By Anthony Bly, South Dakota State University Extension Soils Field Specialist
Volatilization losses of ammonia from urea, leaching of nitrates beyond the root zone in the soil and denitrification due to saturated soil are major concerns of growers and agronomists when there is deficient or abundant precipitation. It seems that both are occurring in South Dakota this year.
The nitrogen (N) cycle is very complex as it includes all forms of matter: solid (fertilizer and manure), liquid (dissolved N as nitrate and ammonium) and gas (ammonia). The cycle is highly influenced by soil microorganisms and enzymes, pH, moisture content of the soil and atmosphere, and temperature.
Corn and wheat require large amounts of N to attain desired yield goals, and therefore most N application options are commonly limited to surface broadcast. Surface broadcast N fertilizers require precipitation or tillage to incorporate into the soil for plant root absorption. Depending on the N fertilizer source, the N could be susceptible to volatilization losses and ultimately leaching losses if too much precipitation has occurred and N is in the nitrate form. Urea N forms are susceptible to volatilization losses while ammonium and nitrate are not.

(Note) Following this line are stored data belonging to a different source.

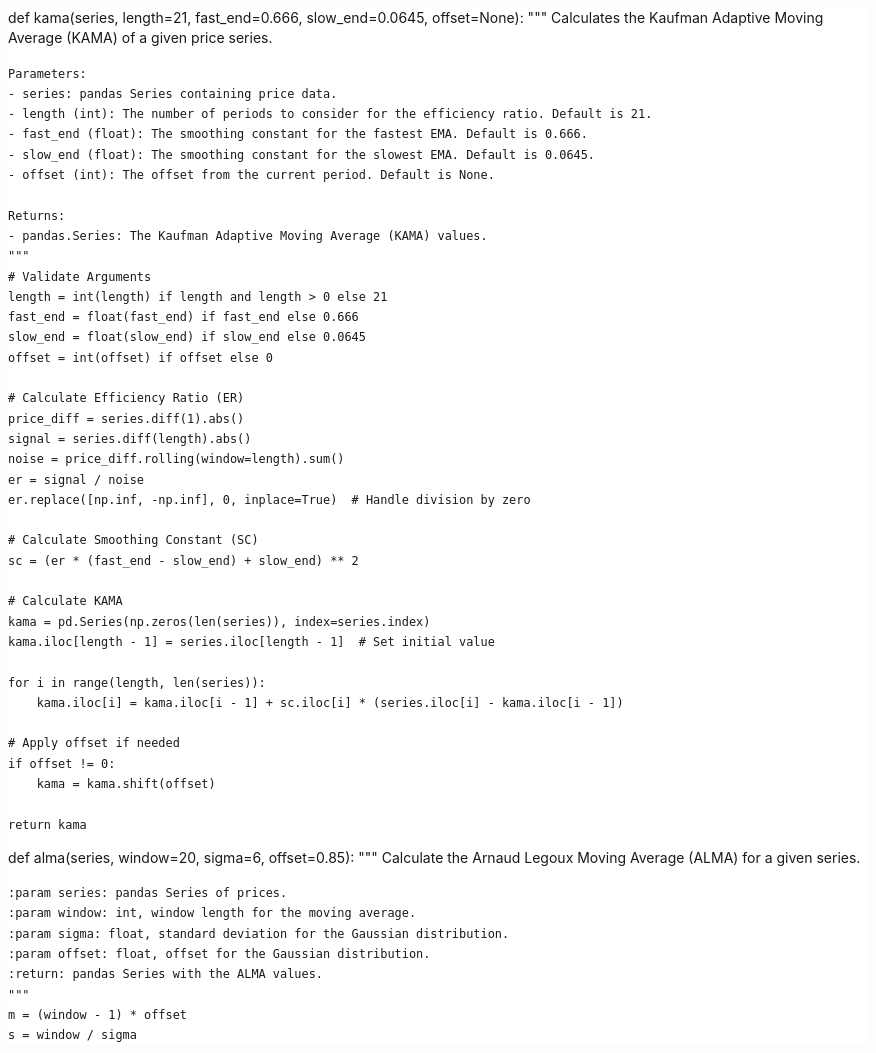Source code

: def kama(series, length=21, fast_end=0.666, slow_end=0.0645, offset=None):
    """
    Calculates the Kaufman Adaptive Moving Average (KAMA) of a given price series.

    Parameters:
    - series: pandas Series containing price data.
    - length (int): The number of periods to consider for the efficiency ratio. Default is 21.
    - fast_end (float): The smoothing constant for the fastest EMA. Default is 0.666.
    - slow_end (float): The smoothing constant for the slowest EMA. Default is 0.0645.
    - offset (int): The offset from the current period. Default is None.

    Returns:
    - pandas.Series: The Kaufman Adaptive Moving Average (KAMA) values.
    """
    # Validate Arguments
    length = int(length) if length and length > 0 else 21
    fast_end = float(fast_end) if fast_end else 0.666
    slow_end = float(slow_end) if slow_end else 0.0645
    offset = int(offset) if offset else 0

    # Calculate Efficiency Ratio (ER)
    price_diff = series.diff(1).abs()
    signal = series.diff(length).abs()
    noise = price_diff.rolling(window=length).sum()
    er = signal / noise
    er.replace([np.inf, -np.inf], 0, inplace=True)  # Handle division by zero

    # Calculate Smoothing Constant (SC)
    sc = (er * (fast_end - slow_end) + slow_end) ** 2

    # Calculate KAMA
    kama = pd.Series(np.zeros(len(series)), index=series.index)
    kama.iloc[length - 1] = series.iloc[length - 1]  # Set initial value

    for i in range(length, len(series)):
        kama.iloc[i] = kama.iloc[i - 1] + sc.iloc[i] * (series.iloc[i] - kama.iloc[i - 1])

    # Apply offset if needed
    if offset != 0:
        kama = kama.shift(offset)

    return kama

def alma(series, window=20, sigma=6, offset=0.85):
    """
    Calculate the Arnaud Legoux Moving Average (ALMA) for a given series.

    :param series: pandas Series of prices.
    :param window: int, window length for the moving average.
    :param sigma: float, standard deviation for the Gaussian distribution.
    :param offset: float, offset for the Gaussian distribution.
    :return: pandas Series with the ALMA values.
    """
    m = (window - 1) * offset
    s = window / sigma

A chemical ingredient that can slow volatilization by inhibiting urease enzyme activity when the urea is allowed to remain on the soil surface (i.e. no-till) is NBPT (N-(n-butyl) thiophosphoric triamide). When precipitation is received, the urea will be moved into the soil and no longer susceptible to volatilization losses.
However, the conversion of urea to nitrate, a plant available form of N, is susceptible to leaching if there is too much precipitation. The conversion of urea to nitrate is a microbially controlled process called nitrification. A couple active ingredients are available that can greatly slow this conversion and allow the urea N to remain as ammonium (NH4+), a positively charged ion that is held by the soils cation exchange capacity, which is not leachable. These active ingredients are nitrapyrin and DCD (dicyandiamide). Urea that has both NBPT and DCD protection is called SuperU.
Corn Yield Response
A corn research project conducted at 20 locations in South Dakota during 2013-14 compared surface applied SuperU and urea at a rate of 80 pounds N per acre. The N rate was purposely kept low to enable research sensitivity that would allow the researchers to measure differences between the treatments. If a higher N rate would have been used, it might have been too high for the yield potential, and thus overshadowed any difference between the SuperU and urea.
The average SuperU yield advantage was 2.7 bushels per acre (Figure 1). The range of SuperU yield response when compared to urea was -13 to 30 bushels per acre. Yield response to SuperU could not be correlated to each site’s maximum yield or previous crop.
Unfortunately, soil moisture and precipitation data was not available to correlate with potential N losses. Therefore, the randomness of the yield differences between SuperU and urea are not quantifiable at this time, but at least this data shows the relative potential and frequency for possible N losses.